Iran deal reported as Mideast sounds off after talks

Middle East voices were buzzing Tuesday after President Obama’s meeting with Prime Minister Benjamin Netanyahu, with Hamas calling Obama’s words deceptive and Iran’s supreme leader accusing the U.S. of hatching plots against the Islamic Republic.

Israel’s Channel 2 reported later on Tuesday that Netanyahu told Obama he would not strike Iran until the end of the year nor interfere in Washington’s attempts at dialogue with Tehran, and Obama gave a timetable of three months instead of six to reassess progress with Iran talks.

{mosads}Incidentally, this timeline corresponds with the three-month cap for negotiations proposed earlier this month by Israeli Foreign Minister Avigdor Lieberman.

Also Tuesday, 76 senators — led by Chris Dodd (D-Conn.), Johnny Isakson (R-Ga.), Arlen Specter (D-Pa.) and John Thune (R-S.D.) — and at least 159 House members  — led by House Majority Leader Steny Hoyer (D-Md.) and House Republican Whip Eric Cantor (R-Va.) — signed onto letters urging a commitment to Israel and ending Palestinian violence while supporting direct, bilateral negotiations.

“The more capable and responsible Palestinian forces became, the more they demonstrate the ability to govern and to maintain security, the easier it will be for them to reach an accord with Israel,” read the senators’ letter. “…We hope that you will promote far greater involvement and participation by the Arab states both in moving toward normal ties with Israel and in encouraging moderate Palestinian elements.”

Obama and Netanyahu laid bare their differences at the White House on Monday, displaying some of the cracks in an Oval Office press availability afterward. Obama wants to press forward with a two-state solution, which was not mentioned by Netanyahu except to say that Israel does not want to rule the Palestinians and that the Palestinians need to recognize Israel as a Jewish state.

More unity was displayed on the need to address Iran and its budding nuclear program, though Obama is pressing for talks as Israel has kept potential strikes on nuclear facilities on the table.

But after the flashbulbs died down and Netanyahu began his meetings with congressional leaders and the Senate Foreign Relations Committee on Tuesday, the post-game analysis heated up on the other side of the globe.

One of the major points of contention in the road map for Mideast peace is the violent split between Fatah and Hamas, which essentially would turn a two-state solution into a three-state solution, with Fatah and the Palestinian Authority ruling the West Bank and Hamas still controlling Gaza.

On Tuesday, Hamas lashed out at the president in a statement. “Obama’s remarks and expressions of hope were intended to deceive the international community regarding everything connected to the continuing behavior and existence of the racist and radical Zionist entity,” Hamas said.

Just after the two leaders met, Hamas militants fired Qassam rockets into the Israeli town of Sderot for the first time in two months, wounding one woman.
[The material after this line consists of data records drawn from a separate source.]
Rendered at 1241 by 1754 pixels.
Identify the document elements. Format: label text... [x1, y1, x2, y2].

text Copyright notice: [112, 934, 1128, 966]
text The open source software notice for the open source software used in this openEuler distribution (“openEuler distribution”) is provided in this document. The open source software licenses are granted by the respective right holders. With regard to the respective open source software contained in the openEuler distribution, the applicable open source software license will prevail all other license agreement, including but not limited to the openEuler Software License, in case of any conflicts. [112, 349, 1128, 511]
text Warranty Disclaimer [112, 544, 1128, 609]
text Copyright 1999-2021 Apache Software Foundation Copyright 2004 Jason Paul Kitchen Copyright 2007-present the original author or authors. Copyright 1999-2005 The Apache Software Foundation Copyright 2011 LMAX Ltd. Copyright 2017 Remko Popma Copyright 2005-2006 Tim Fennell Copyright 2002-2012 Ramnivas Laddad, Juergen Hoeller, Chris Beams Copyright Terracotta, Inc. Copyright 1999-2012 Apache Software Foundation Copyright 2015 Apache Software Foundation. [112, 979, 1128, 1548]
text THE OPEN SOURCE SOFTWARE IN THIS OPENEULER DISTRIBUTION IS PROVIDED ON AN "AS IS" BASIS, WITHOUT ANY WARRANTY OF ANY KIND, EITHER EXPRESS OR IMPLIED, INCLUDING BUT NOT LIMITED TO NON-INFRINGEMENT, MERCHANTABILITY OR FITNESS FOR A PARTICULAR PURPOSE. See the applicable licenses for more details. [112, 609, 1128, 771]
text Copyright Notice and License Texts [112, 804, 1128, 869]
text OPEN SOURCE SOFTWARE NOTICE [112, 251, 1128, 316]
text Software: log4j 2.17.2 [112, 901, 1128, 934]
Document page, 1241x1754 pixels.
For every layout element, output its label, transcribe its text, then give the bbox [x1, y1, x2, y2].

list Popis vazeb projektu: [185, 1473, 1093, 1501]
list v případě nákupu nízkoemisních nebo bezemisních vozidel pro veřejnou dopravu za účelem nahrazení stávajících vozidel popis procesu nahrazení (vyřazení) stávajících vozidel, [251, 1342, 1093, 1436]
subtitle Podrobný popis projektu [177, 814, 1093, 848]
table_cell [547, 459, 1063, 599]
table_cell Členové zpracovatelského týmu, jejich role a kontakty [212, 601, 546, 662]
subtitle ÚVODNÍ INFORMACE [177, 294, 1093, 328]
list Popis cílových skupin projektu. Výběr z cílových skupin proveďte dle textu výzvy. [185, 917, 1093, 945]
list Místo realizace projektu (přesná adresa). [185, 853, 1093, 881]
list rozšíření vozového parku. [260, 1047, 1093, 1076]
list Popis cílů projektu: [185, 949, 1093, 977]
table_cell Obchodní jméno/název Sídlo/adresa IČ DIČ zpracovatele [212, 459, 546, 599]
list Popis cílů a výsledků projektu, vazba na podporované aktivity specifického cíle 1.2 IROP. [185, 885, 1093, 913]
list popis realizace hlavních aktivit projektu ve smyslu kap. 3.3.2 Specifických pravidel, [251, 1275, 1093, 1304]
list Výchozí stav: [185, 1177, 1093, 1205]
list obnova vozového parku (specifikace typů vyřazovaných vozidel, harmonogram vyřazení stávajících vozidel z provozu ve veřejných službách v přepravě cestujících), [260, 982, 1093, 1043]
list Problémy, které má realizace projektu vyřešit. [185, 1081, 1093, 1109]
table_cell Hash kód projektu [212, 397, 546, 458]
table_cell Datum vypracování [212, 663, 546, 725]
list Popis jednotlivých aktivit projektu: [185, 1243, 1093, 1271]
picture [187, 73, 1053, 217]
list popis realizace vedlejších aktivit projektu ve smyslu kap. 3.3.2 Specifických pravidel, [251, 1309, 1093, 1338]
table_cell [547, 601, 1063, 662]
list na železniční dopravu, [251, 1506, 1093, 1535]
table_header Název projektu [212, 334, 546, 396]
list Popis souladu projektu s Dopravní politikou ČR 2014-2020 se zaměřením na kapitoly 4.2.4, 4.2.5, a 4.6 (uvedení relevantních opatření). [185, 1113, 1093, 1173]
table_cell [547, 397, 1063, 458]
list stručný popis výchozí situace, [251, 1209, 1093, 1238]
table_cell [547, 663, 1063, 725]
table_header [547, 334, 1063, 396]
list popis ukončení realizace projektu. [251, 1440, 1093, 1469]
Israel responded hours later by bombing Hamas supply tunnels near the Egyptian border in Gaza.

{mosads}Also on Tuesday, Iran’s supreme leader, Ayatollah Ali Khamenei, struck out at the U.S., accusing America of hatching plots to undermine the Islamic Republic.

“Through our friends overseas we have obtained precise information that Americans deployed behind our western borders are busy collecting information, spending money and supplying arms to hatch plots and train terrorists,” Khamenei said in remarks carried by the Islamic Republic News Agency. “So, Iranian Kurds and the entire Iranian nation should be fully aware and on alert.”

The ayatollah was speaking to a Kurdish audience, claiming that the U.S. was conspiring to dominate the ethnic group.

Iran’s presidential adviser on international affairs called the Obama-Netanyahu meeting “media hype,” according to IRNA.

President Mahmoud Ahmadinejad, meanwhile, lauded fresh ties between Iraq and Iran and said that the “presence of arrogant powers in Iraq will prepare the ground for their intervention in Iraqi affairs.”

In Israel, the leader of the party in Netanyahu’s ruling coalition that is pushing for a two-state solution the most seemed pleased with the Iran focus in the White House talks.

Defense Minister and Labor party leader Ehud Barak said Tuesday that he’d spoken by phone with Netanyahu after the Obama meeting, and got details that led him to believe “that we are at the start of serious dialogue with the Americans.” Barak added that he was “happy to hear that Obama understands that the Iranian issue is very serious.”

“The challenge is not only how to talk to them but what do we do if it turns out that the Iranians are continuing to consistently strive for a military nuclear ability,” Barak said to reporters while touring Israeli military facilities.

The intended path of the Obama administration in the Mideast peace process will likely become clearer after Obama meets with visiting Egyptian President Hosni Mubarak next Tuesday and Palestinian Authority President Mahmoud Abbas later that week on May 28.